___ Data for the task

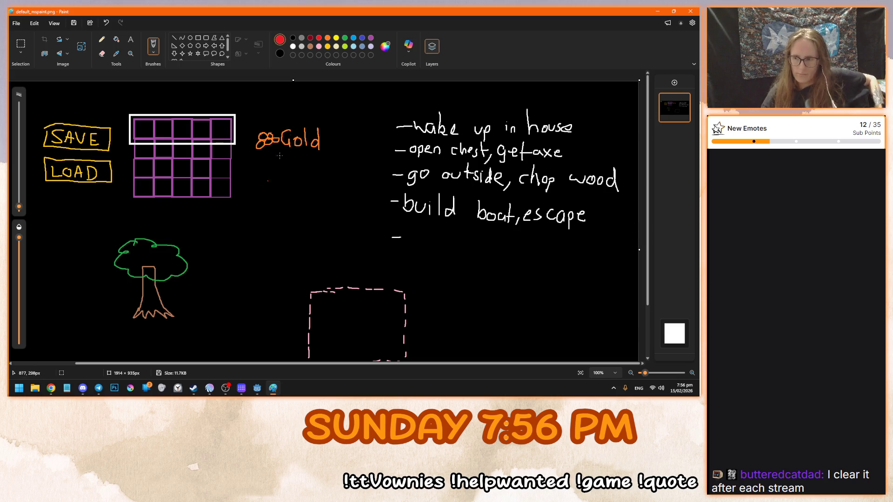
# Draw a red berries icon with the label 'Berries' below Gold
pyautogui.moveTo(257, 168)
pyautogui.mouseDown()
pyautogui.moveTo(284, 172)
pyautogui.moveTo(283, 164)
pyautogui.moveTo(321, 176)
pyautogui.mouseUp()
pyautogui.scroll(-2, 275, 165)
pyautogui.scroll(2, 279, 163)
pyautogui.scroll(-3, 350, 185)
pyautogui.scroll(3, 353, 184)
pyautogui.scroll(-3, 364, 176)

______

• [Your task]: If a line above holds the word "scroll", copy it.

• [Answer section]:
pyautogui.scroll(-2, 275, 165)
pyautogui.scroll(2, 279, 163)
pyautogui.scroll(-3, 350, 185)
pyautogui.scroll(3, 353, 184)
pyautogui.scroll(-3, 364, 176)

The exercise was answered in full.